I agree with the suggestion that you have backup plans for your backup plans, and then back up THOSE plans. You need to have a nice big group of people who can help with your kids, be available if you can't go pick up a feverish baby from day care because you have a final exam, etc. Student nurses who have kids are a lot more common than I would have thought, in my experience it seems like MANY new moms have their first "real" experience with nursing when they give birth and just want to be the ones providing that care, whether in women's health or anywhere else in the hospital. It's also a great career for a mom, the hours can be so fantastic for a parent (seriously, where else can you work 3 days a week and make a comfortable salary?) - so you'll probably meet other moms in your classes. I wasn't ever able to do this but I think it would be AWESOME to set up a nursing student playgroup, so the kids could run around and have fun together while the moms studied.
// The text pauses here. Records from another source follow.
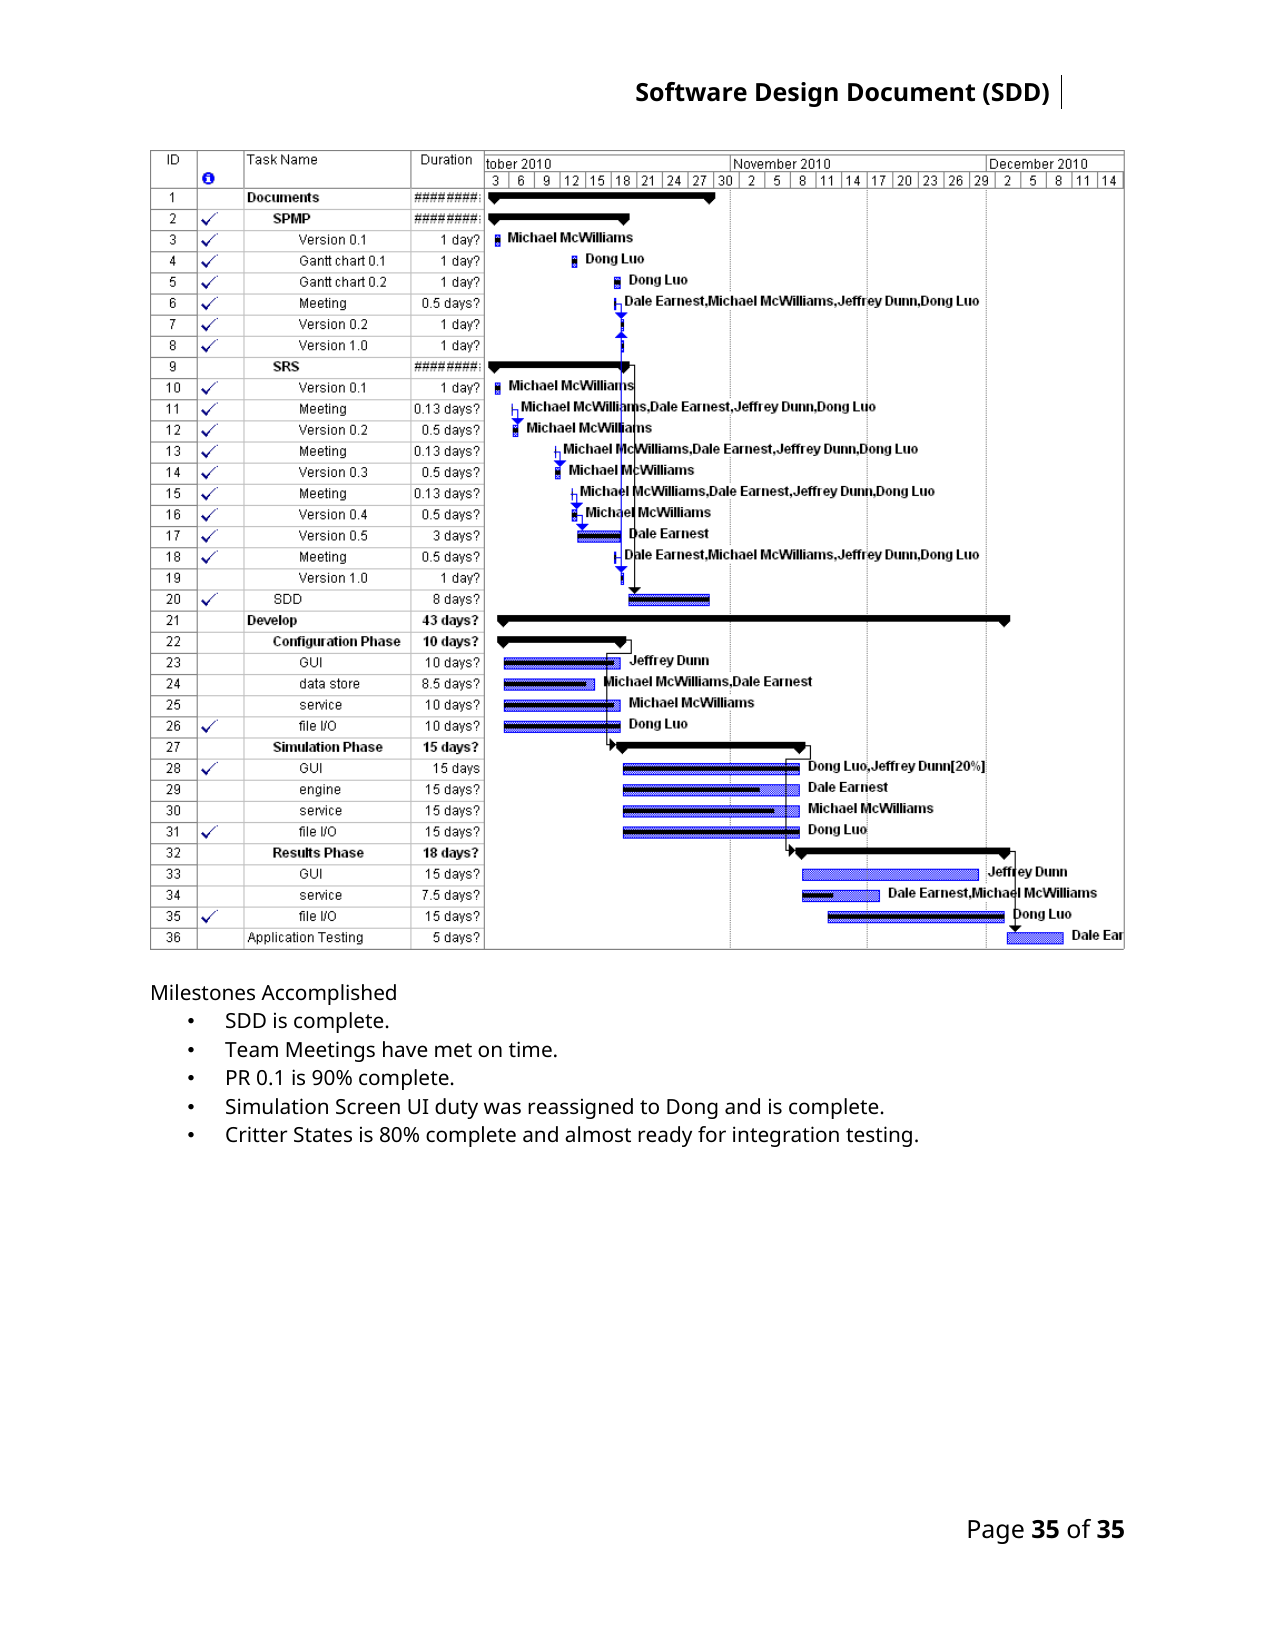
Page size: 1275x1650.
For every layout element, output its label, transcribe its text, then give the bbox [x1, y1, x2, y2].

list SDD is complete. [187, 1007, 1125, 1035]
text Milestones Accomplished [150, 978, 1125, 1007]
list Critter States is 80% complete and almost ready for integration testing. [187, 1120, 1125, 1149]
list PR 0.1 is 90% complete. [187, 1063, 1125, 1092]
list Team Meetings have met on time. [187, 1035, 1125, 1063]
list Simulation Screen UI duty was reassigned to Dong and is complete. [187, 1092, 1125, 1120]
picture [150, 150, 1125, 950]
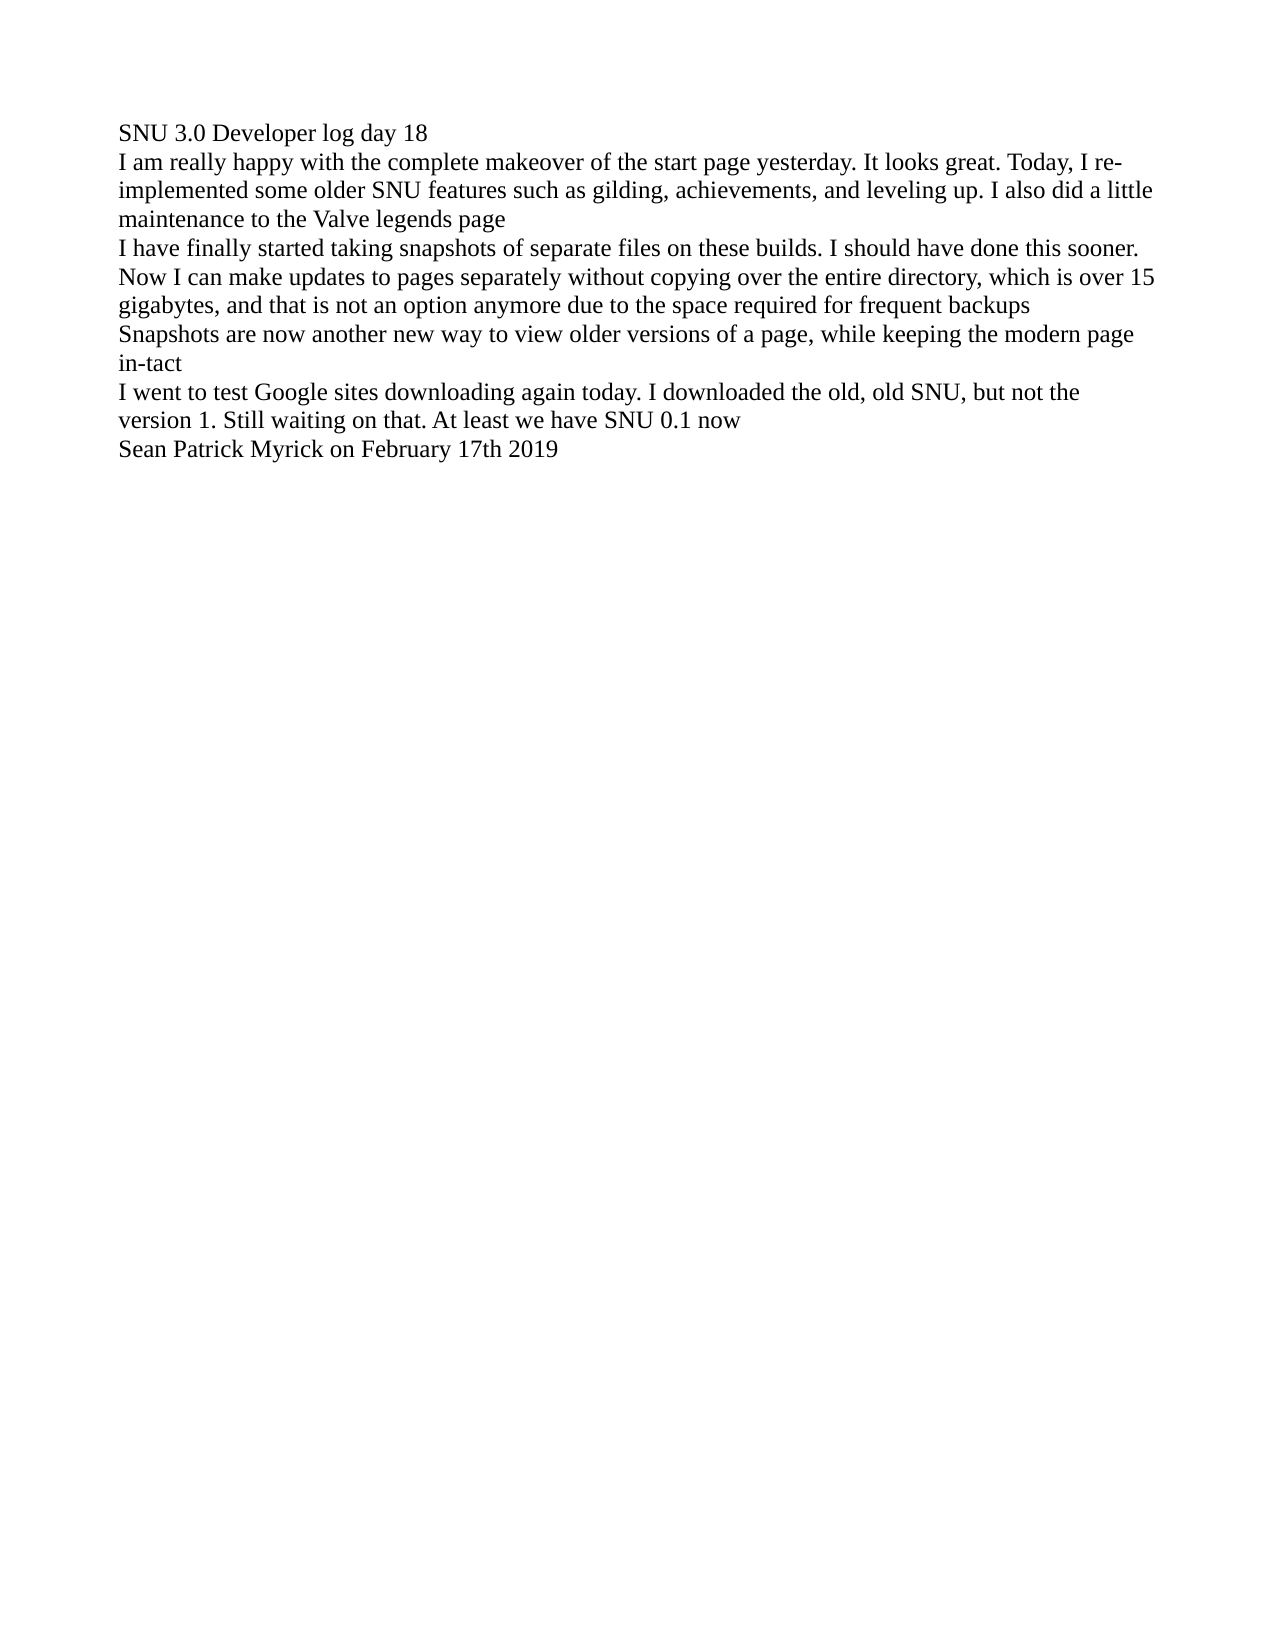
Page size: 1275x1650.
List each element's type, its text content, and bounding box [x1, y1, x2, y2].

text I went to test Google sites downloading again today. I downloaded the old, old SNU, but not the version 1. Still waiting on that. At least we have SNU 0.1 now [118, 377, 1157, 434]
text Snapshots are now another new way to view older versions of a page, while keeping the modern page in-tact [118, 319, 1157, 377]
text I am really happy with the complete makeover of the start page yesterday. It looks great. Today, I re-implemented some older SNU features such as gilding, achievements, and leveling up. I also did a little maintenance to the Valve legends page [118, 147, 1157, 233]
text I have finally started taking snapshots of separate files on these builds. I should have done this sooner. Now I can make updates to pages separately without copying over the entire directory, which is over 15 gigabytes, and that is not an option anymore due to the space required for frequent backups [118, 233, 1157, 319]
text SNU 3.0 Developer log day 18 [118, 118, 1157, 147]
text Sean Patrick Myrick on February 17th 2019 [118, 434, 1157, 463]
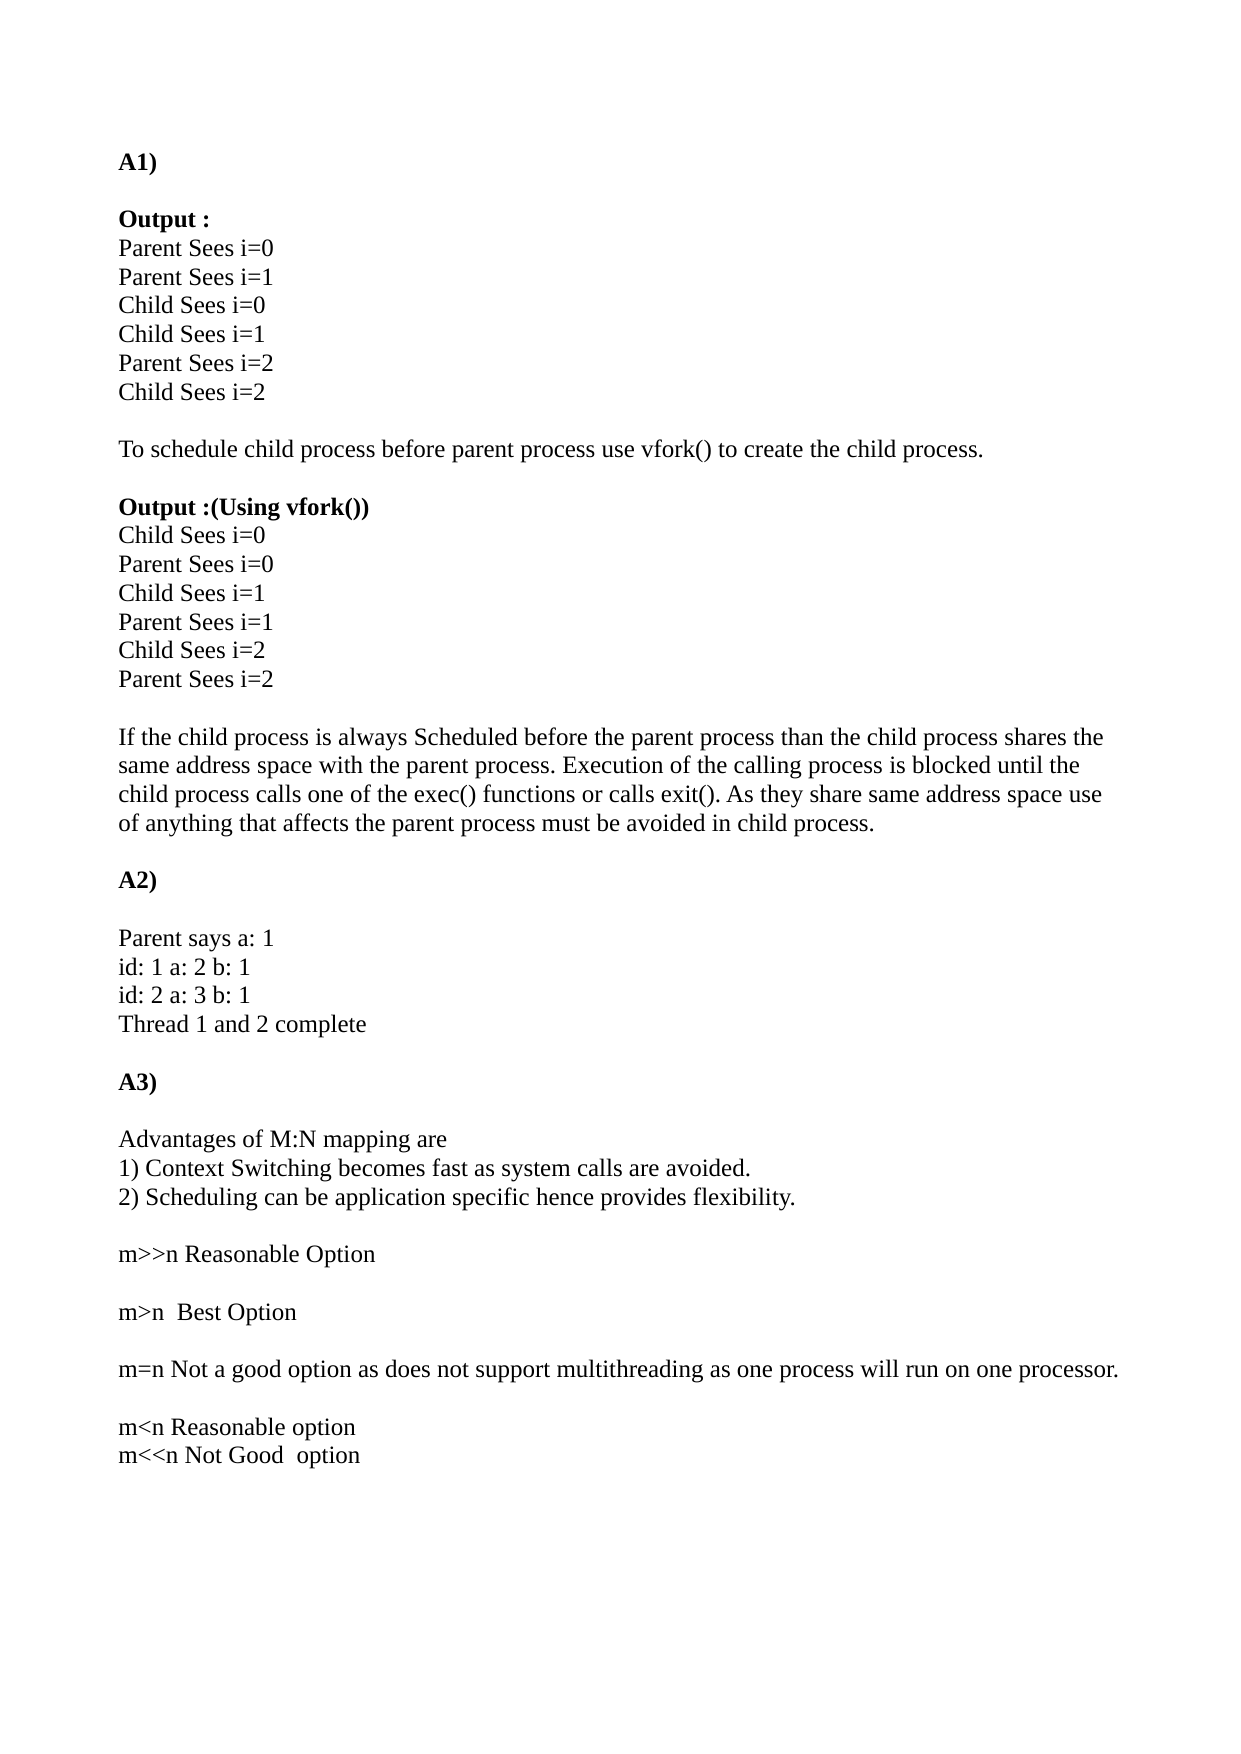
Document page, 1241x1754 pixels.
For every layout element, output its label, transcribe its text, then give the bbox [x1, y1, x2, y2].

text Parent Sees i=1 [118, 262, 1122, 291]
text A3) [118, 1067, 1122, 1096]
text Parent Sees i=2 [118, 348, 1122, 377]
text m>>n Reasonable Option [118, 1239, 1122, 1268]
text 2) Scheduling can be application specific hence provides flexibility. [118, 1182, 1122, 1211]
text Child Sees i=2 [118, 636, 1122, 664]
text Child Sees i=1 [118, 319, 1122, 348]
text m<n Reasonable option [118, 1412, 1122, 1441]
text 1) Context Switching becomes fast as system calls are avoided. [118, 1153, 1122, 1182]
text Child Sees i=2 [118, 377, 1122, 406]
text Child Sees i=0 [118, 291, 1122, 319]
text m=n Not a good option as does not support multithreading as one process will run on one processor. [118, 1354, 1122, 1383]
text A2) [118, 866, 1122, 894]
text Child Sees i=0 [118, 521, 1122, 549]
text If the child process is always Scheduled before the parent process than the child process shares the same address space with the parent process. Execution of the calling process is blocked until the child process calls one of the exec() functions or calls exit(). As they share same address space use of anything that affects the parent process must be avoided in child process. [118, 722, 1122, 837]
text Output :(Using vfork()) [118, 492, 1122, 521]
text Output : [118, 204, 1122, 233]
text Parent Sees i=1 [118, 607, 1122, 636]
text m>n Best Option [118, 1297, 1122, 1326]
text Parent Sees i=0 [118, 549, 1122, 578]
text m<<n Not Good option [118, 1441, 1122, 1469]
text Parent Sees i=2 [118, 664, 1122, 693]
text id: 2 a: 3 b: 1 [118, 981, 1122, 1009]
text A1) [118, 147, 1122, 176]
text Parent Sees i=0 [118, 233, 1122, 262]
text Advantages of M:N mapping are [118, 1124, 1122, 1153]
text Parent says a: 1 [118, 923, 1122, 952]
text Thread 1 and 2 complete [118, 1009, 1122, 1038]
text To schedule child process before parent process use vfork() to create the child process. [118, 434, 1122, 463]
text Child Sees i=1 [118, 578, 1122, 607]
text id: 1 a: 2 b: 1 [118, 952, 1122, 981]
I am militant about my kids bedtimes, I have been since they were itty bitty, and that has helped me a lot. I KNOW that if they're in bed by 8pm, I have at least 2-3 hours of good, solid studying time that will be mostly uninterrupted. We also do "homework" together - I study and they draw or work on school work.
One other tip, if your instructors are really strict about cell phones and you (like me) are not willing to be unreachable in case of an emergency, I would let them know on day one that you need to keep your phone on vibrate in your pocket, just in case. I have set my phone to vibrate if my kids' schools call, but anything else is silent, so if I get a call I know it's about my kids. That has been helpful for me, too.
Good luck! It will go by so fast and your whole family will benefit from your new career.